When times get bad, often there is something good that comes out of it. When we finally return to normal—if there ever was and will ever be such a thing—I believe we will be in a better place. We’ll be more appreciative of what we have. We may not sweat the “small stuff” the way we did before all this happened. Some may remember that after 9/11 the change in people was noticeable. In the U.S. (and many places abroad), we came together to help and support each other. We became a little more patriotic and appreciative of the armed forces that protect our great nation. At least for a short while, we felt good about what we had because we realized how quickly we could lose it all.

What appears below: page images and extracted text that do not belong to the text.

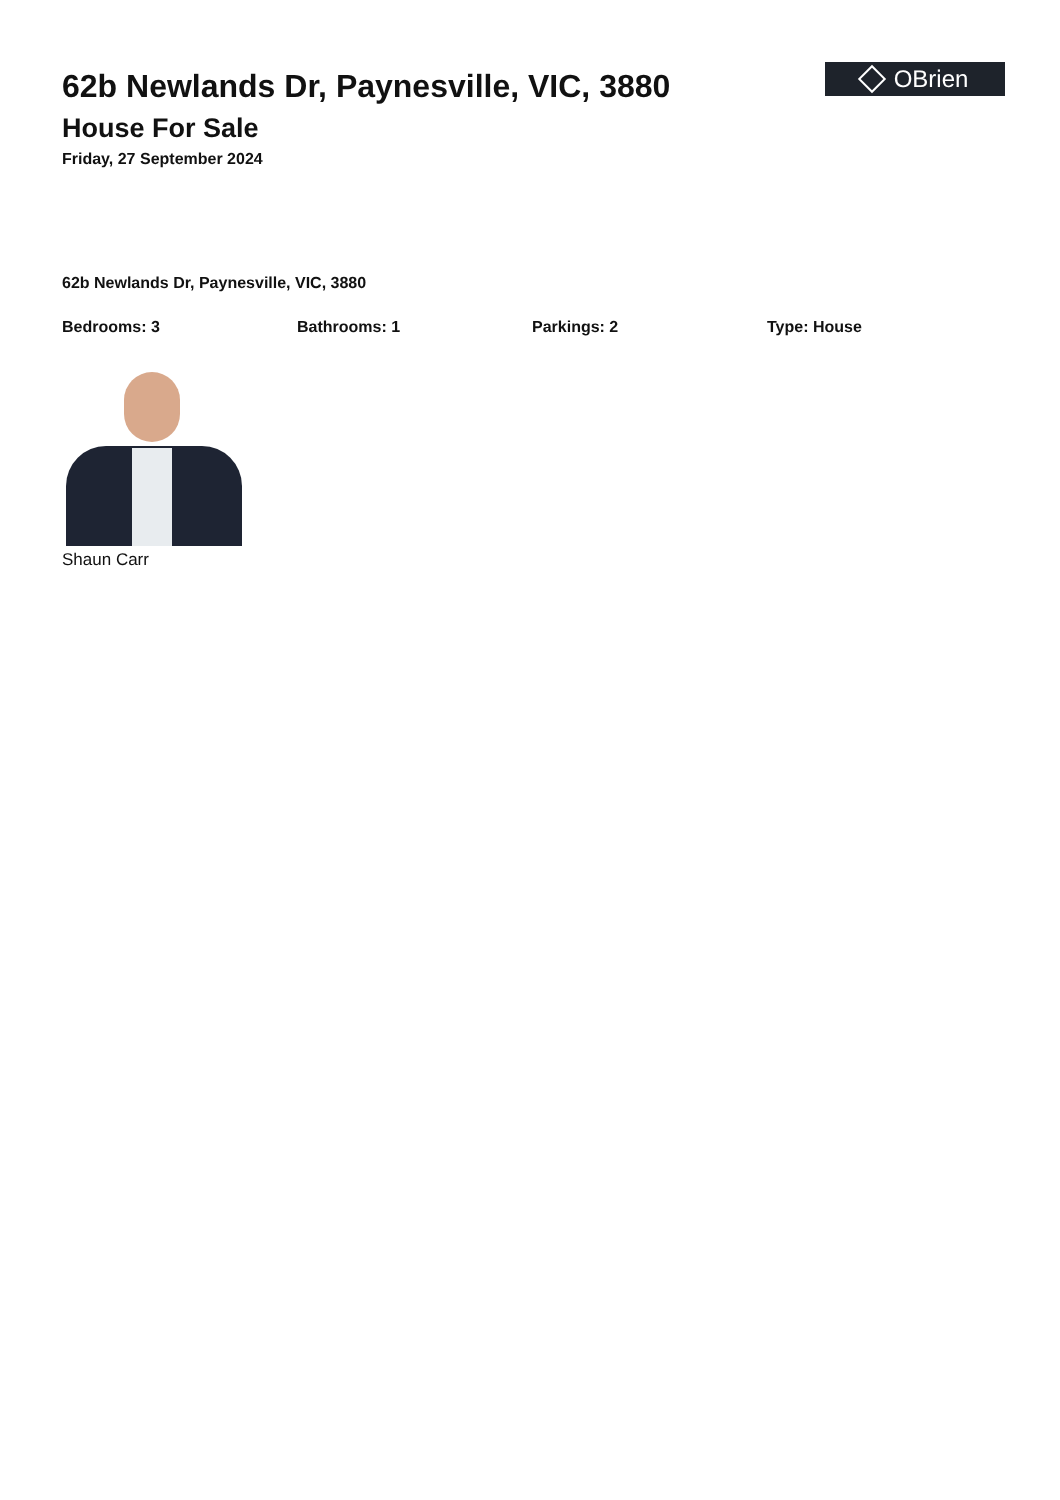62b Newlands Dr, Paynesville, VIC, 3880
House For Sale
Friday, 27 September 2024
OBrien
62b Newlands Dr, Paynesville, VIC, 3880
Bedrooms: 3 Bathrooms: 1 Parkings: 2 Type: House
Shaun Carr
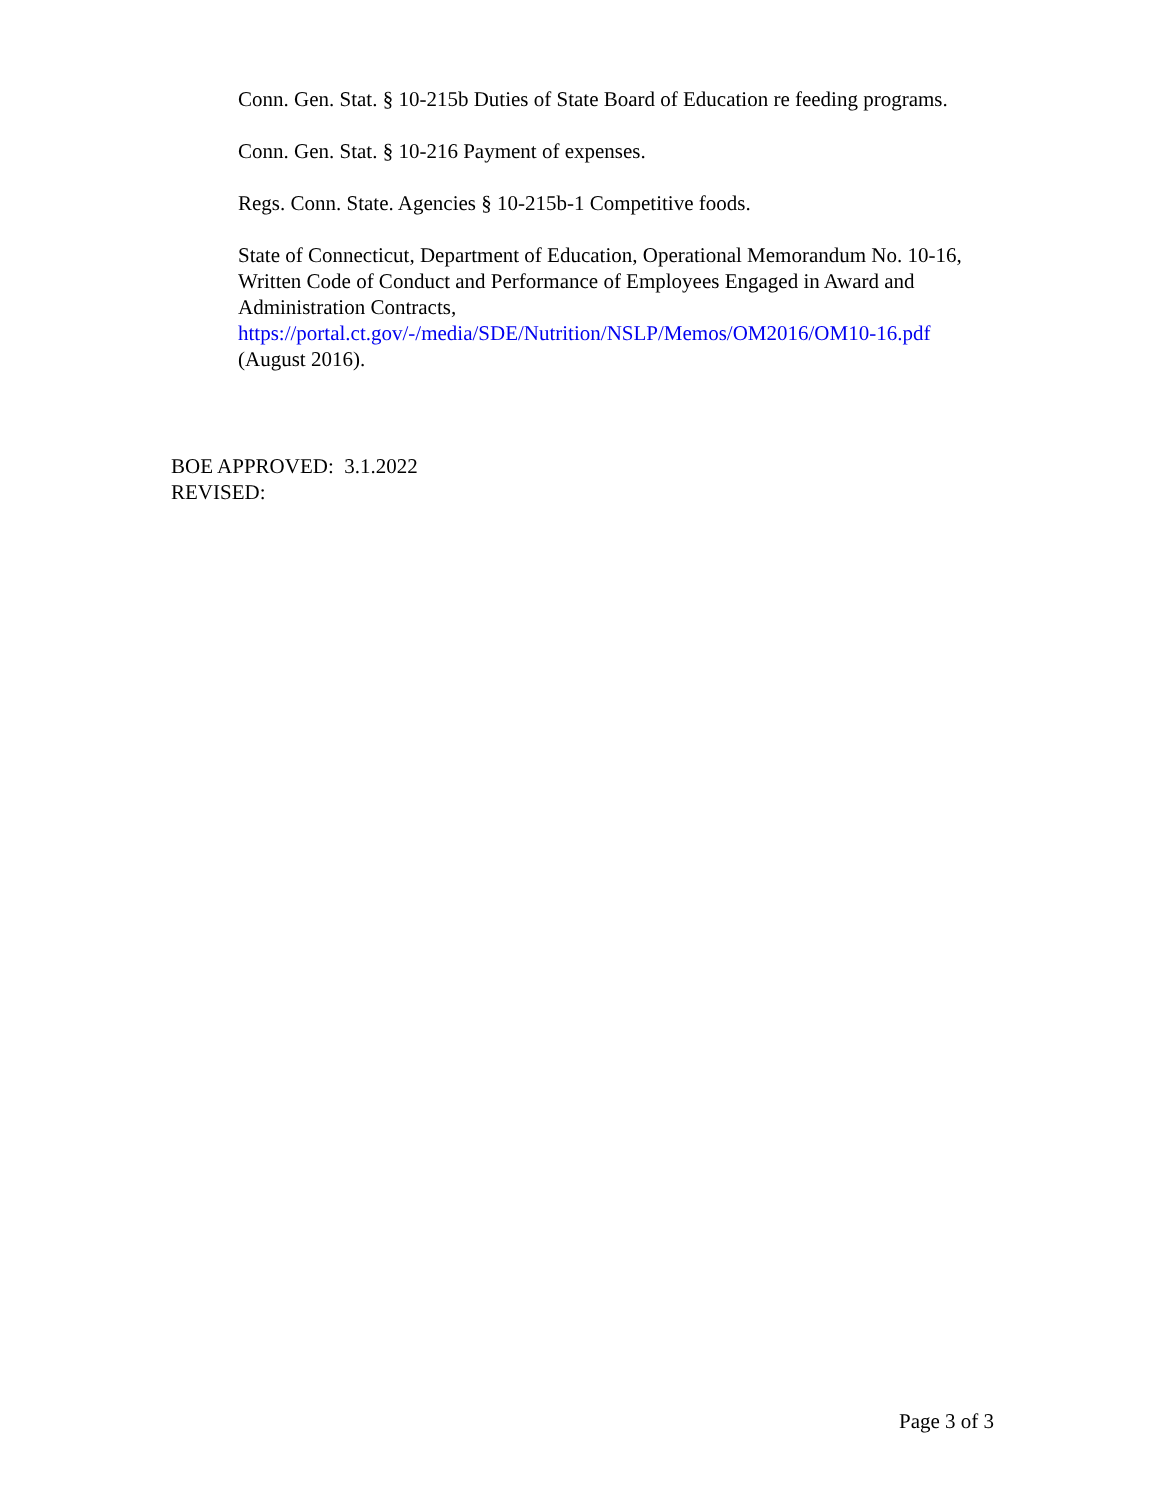Conn. Gen. Stat. § 10-215b Duties of State Board of Education re feeding programs.
Conn. Gen. Stat. § 10-216 Payment of expenses.
Regs. Conn. State. Agencies § 10-215b-1 Competitive foods.
State of Connecticut, Department of Education, Operational Memorandum No. 10-16, Written Code of Conduct and Performance of Employees Engaged in Award and Administration Contracts,
https://portal.ct.gov/-/media/SDE/Nutrition/NSLP/Memos/OM2016/OM10-16.pdf
(August 2016).
BOE APPROVED: 3.1.2022
REVISED:
Page 3 of 3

While 9/11 and the coronavirus crisis are different, we will experience some of the same behaviors. At least for the short-term and maybe longer, most people will be more tolerant of others and the “little things” that frustrated them in the past. Many of you have likely already experienced disruptions in your daily routines—which may be frustrating in themselves. Some of you may be reading this from home instead of from your office. You may have tried to do your routine grocery shopping, only to find the shelves empty. Perhaps you tried to go to the gym or out to a restaurant, only to find those establishments temporarily closed.
It doesn’t matter how—everyone is being affected by it. Instead of panicking, ask yourself how you can adapt for the better. In the end, we may walk away with a different perspective. We’ll get along better with others. We’ll realize that at the end of the day, life is pretty good—even if it isn’t perfect.